• Assignment: Copy out the text of all the records with every "€" swapped for "EUR" and nothing else changed. Leave the pictures out.

• Extracted data:
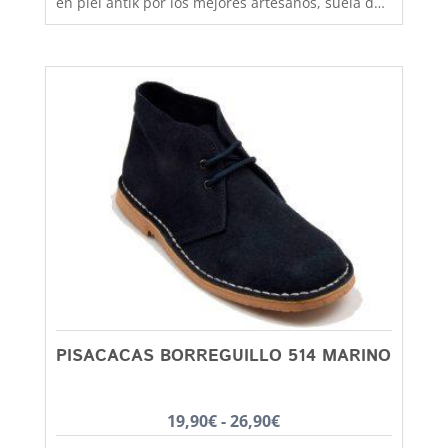
en piel antik por los mejores artesanos, suela de
goma antideslizante que aislara tu pie del frío y
la lluvia. Un clasico que no pasa de moda, podras
utilizarlo tanto para colegio como para vestir más
formal y lo mismo chicos que chicas. El castellano
con la suela de goma lo tenemos disponible
desde la talla 35 a la 41. En Capitán Malaspina
zapatos mas baratos y de mejor calidad.
PISACACAS BORREGUILLO 514 MARINO
Rango
19,90
€
-
26,90
€
de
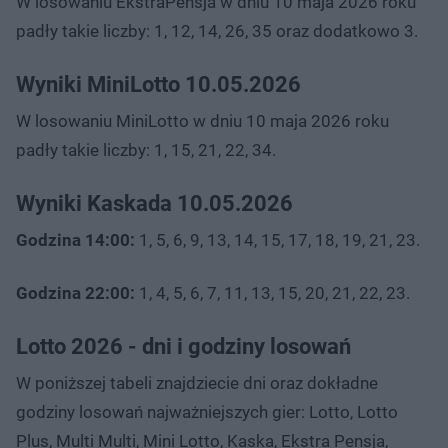
W losowaniu EkstraPensja w dniu 10 maja 2026 roku
padły takie liczby: 1, 12, 14, 26, 35 oraz dodatkowo 3.
Wyniki MiniLotto 10.05.2026
W losowaniu MiniLotto w dniu 10 maja 2026 roku
padły takie liczby: 1, 15, 21, 22, 34.
Wyniki Kaskada 10.05.2026
Godzina 14:00:
1, 5, 6, 9, 13, 14, 15, 17, 18, 19, 21, 23.
Godzina 22:00:
1, 4, 5, 6, 7, 11, 13, 15, 20, 21, 22, 23.
Lotto 2026 - dni i godziny losowań
W poniższej tabeli znajdziecie dni oraz dokładne
godziny losowań najważniejszych gier: Lotto, Lotto
Plus, Multi Multi, Mini Lotto, Kaska, Ekstra Pensja,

• Completed exercise:
en piel antik por los mejores artesanos, suela de
goma antideslizante que aislara tu pie del frío y
la lluvia. Un clasico que no pasa de moda, podras
utilizarlo tanto para colegio como para vestir más
formal y lo mismo chicos que chicas. El castellano
con la suela de goma lo tenemos disponible
desde la talla 35 a la 41. En Capitán Malaspina
zapatos mas baratos y de mejor calidad.
PISACACAS BORREGUILLO 514 MARINO
Rango
19,90
EUR
-
26,90
EUR
de
W losowaniu EkstraPensja w dniu 10 maja 2026 roku
padły takie liczby: 1, 12, 14, 26, 35 oraz dodatkowo 3.
Wyniki MiniLotto 10.05.2026
W losowaniu MiniLotto w dniu 10 maja 2026 roku
padły takie liczby: 1, 15, 21, 22, 34.
Wyniki Kaskada 10.05.2026
Godzina 14:00:
1, 5, 6, 9, 13, 14, 15, 17, 18, 19, 21, 23.
Godzina 22:00:
1, 4, 5, 6, 7, 11, 13, 15, 20, 21, 22, 23.
Lotto 2026 - dni i godziny losowań
W poniższej tabeli znajdziecie dni oraz dokładne
godziny losowań najważniejszych gier: Lotto, Lotto
Plus, Multi Multi, Mini Lotto, Kaska, Ekstra Pensja,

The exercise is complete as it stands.